Die Kantone haben uns geschrieben. Aber als der Bundesrat gesagt hat, er erwäge allenfalls, den Anteil der LSVA, den heute die Kantone erhalten, für Bahn 2030 zu verwenden, haben die gleichen Kantone aufgeheult und gesagt, das komme nicht infrage. Also Finanzen einerseits, Projekte andererseits. Hier möchte ich die Kantone bitten, sich einer gewissen Zurückhaltung zu befleissigen.

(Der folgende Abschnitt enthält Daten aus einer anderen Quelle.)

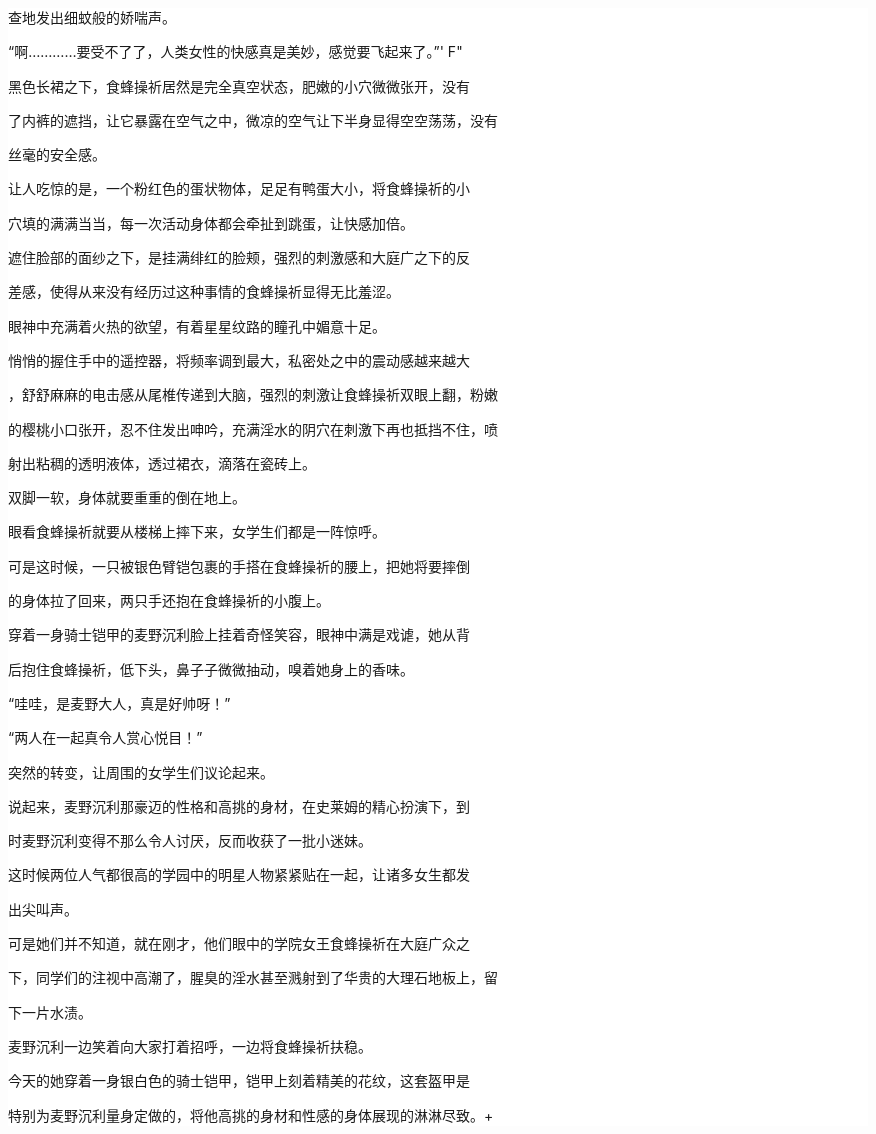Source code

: 查地发出细蚊般的娇喘声。

“啊…………要受不了了，人类女性的快感真是美妙，感觉要飞起来了。”' F"

黑色长裙之下，食蜂操祈居然是完全真空状态，肥嫩的小穴微微张开，没有

了内裤的遮挡，让它暴露在空气之中，微凉的空气让下半身显得空空荡荡，没有

丝毫的安全感。

让人吃惊的是，一个粉红色的蛋状物体，足足有鸭蛋大小，将食蜂操祈的小

穴填的满满当当，每一次活动身体都会牵扯到跳蛋，让快感加倍。

遮住脸部的面纱之下，是挂满绯红的脸颊，强烈的刺激感和大庭广之下的反

差感，使得从来没有经历过这种事情的食蜂操祈显得无比羞涩。

眼神中充满着火热的欲望，有着星星纹路的瞳孔中媚意十足。

悄悄的握住手中的遥控器，将频率调到最大，私密处之中的震动感越来越大

，舒舒麻麻的电击感从尾椎传递到大脑，强烈的刺激让食蜂操祈双眼上翻，粉嫩

的樱桃小口张开，忍不住发出呻吟，充满淫水的阴穴在刺激下再也抵挡不住，喷

射出粘稠的透明液体，透过裙衣，滴落在瓷砖上。

双脚一软，身体就要重重的倒在地上。

眼看食蜂操祈就要从楼梯上摔下来，女学生们都是一阵惊呼。

可是这时候，一只被银色臂铠包裹的手搭在食蜂操祈的腰上，把她将要摔倒

的身体拉了回来，两只手还抱在食蜂操祈的小腹上。

穿着一身骑士铠甲的麦野沉利脸上挂着奇怪笑容，眼神中满是戏谑，她从背

后抱住食蜂操祈，低下头，鼻子子微微抽动，嗅着她身上的香味。

“哇哇，是麦野大人，真是好帅呀！”

“两人在一起真令人赏心悦目！”

突然的转变，让周围的女学生们议论起来。

说起来，麦野沉利那豪迈的性格和高挑的身材，在史莱姆的精心扮演下，到

时麦野沉利变得不那么令人讨厌，反而收获了一批小迷妹。

这时候两位人气都很高的学园中的明星人物紧紧贴在一起，让诸多女生都发

出尖叫声。

可是她们并不知道，就在刚才，他们眼中的学院女王食蜂操祈在大庭广众之

下，同学们的注视中高潮了，腥臭的淫水甚至溅射到了华贵的大理石地板上，留

下一片水渍。

麦野沉利一边笑着向大家打着招呼，一边将食蜂操祈扶稳。

今天的她穿着一身银白色的骑士铠甲，铠甲上刻着精美的花纹，这套盔甲是

特别为麦野沉利量身定做的，将他高挑的身材和性感的身体展现的淋淋尽致。+
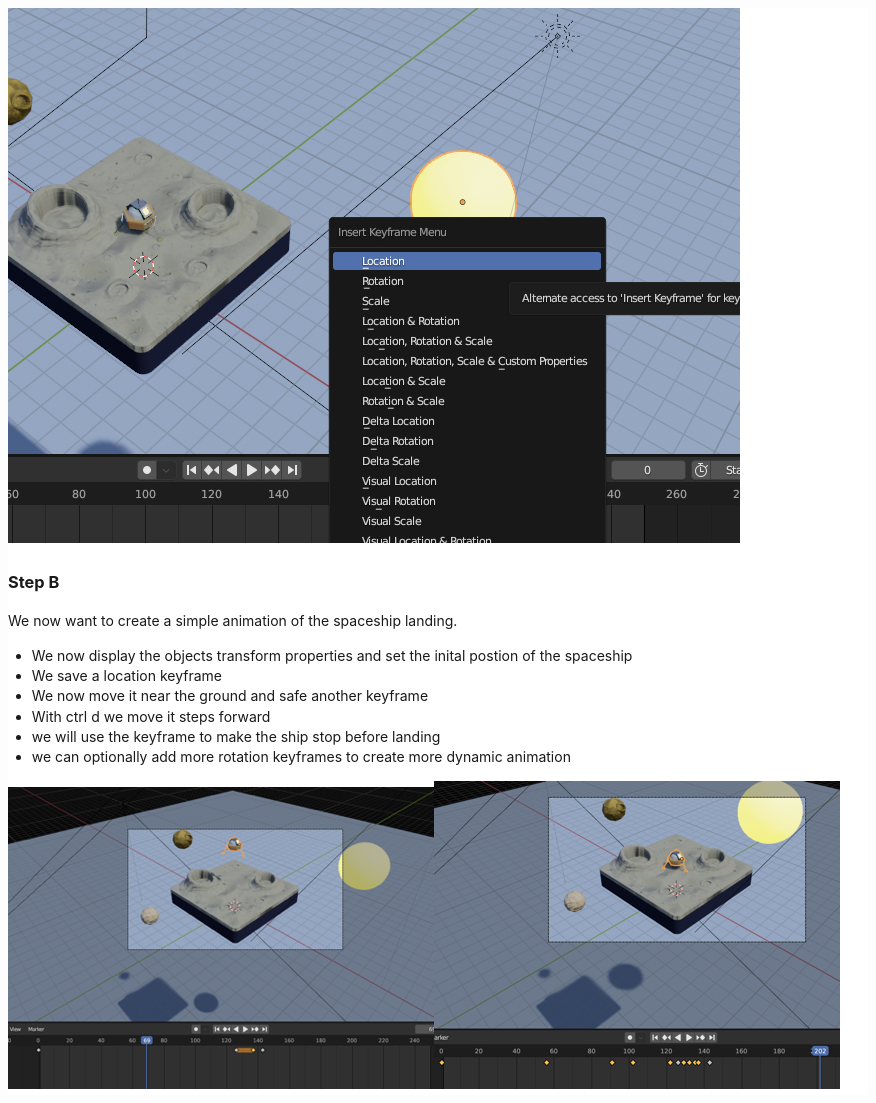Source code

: ![alt](ressources/step4aa.png "Title")

### Step B 

We now want to create a simple animation of the spaceship landing. 

+ We now display the objects transform properties and set the inital postion of the spaceship
+ We save a location keyframe 
+ We now move it near the ground and safe another keyframe 
+ With ctrl d we move it steps forward 
+ we will use the keyframe to make the ship stop before landing
+ we can optionally add more rotation keyframes to create more dynamic animation

![alt](ressources/step4b.png "Title")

Ein letztes Thema: Es gibt auch Entwicklungen im Verlaufe der Bahnbauten. Ich sage Ihnen das als Zuger: Wir sind davon ausgegangen, dass beim Zimmerberg der Güterverkehr durchgeht. Ich bin nicht so sicher, ob die Zuger und die Innerschweizer so glücklich wären, wenn der Zimmerbergtunnel gebaut würde und dann der Güterverkehr aus der Ostschweiz, der grossen Lärm verursacht, durch unsere Dörfer und durch die Riviera des Kantons Zug, sprich Zug-Walchwil, führen würde.
Unterdessen hat man aufgrund neuer Planung beschlossen, dass der gesamte Güterverkehr vom Limmattal über Othmarsingen ins Freiamt geführt wird. Damit ist unser Kanton jetzt weitgehend frei vom Güterverkehr. Wir haben zwar den Zimmerbergtunnel nicht, aber wir haben dafür auch den Bahnlärm nicht; ich glaube, das muss man auch in Betracht ziehen. Wenn es Projektänderungen gibt, wie das jetzt beim Zimmerbergtunnel der Fall ist, dann muss man vielleicht auch zu akzeptieren bereit sein, dass der Zimmerbergtunnel noch etwas warten muss und wir dafür den Güterverkehr nicht haben. In dem Sinne möchte ich die Gotthardkantone zu einer gewissen Zurückhaltung ermuntern. Wir können im Moment nicht alles bauen, weil wir es nicht finanzieren können.
Ich bin überzeugt, dass das Projekt, das der Bundesrat und damit auch der Ständerat aufgegleist hat, die saubere Linie ist; wir geben nicht irgendwelche Versprechen ab mit Bezug [PAGE 49] auf Artikel 10, von denen wir schon heute wissen, dass wir sie dereinst nicht einlösen können.
In dem Sinne darf ich Sie bitten, dem Antrag unserer Kommission zu folgen.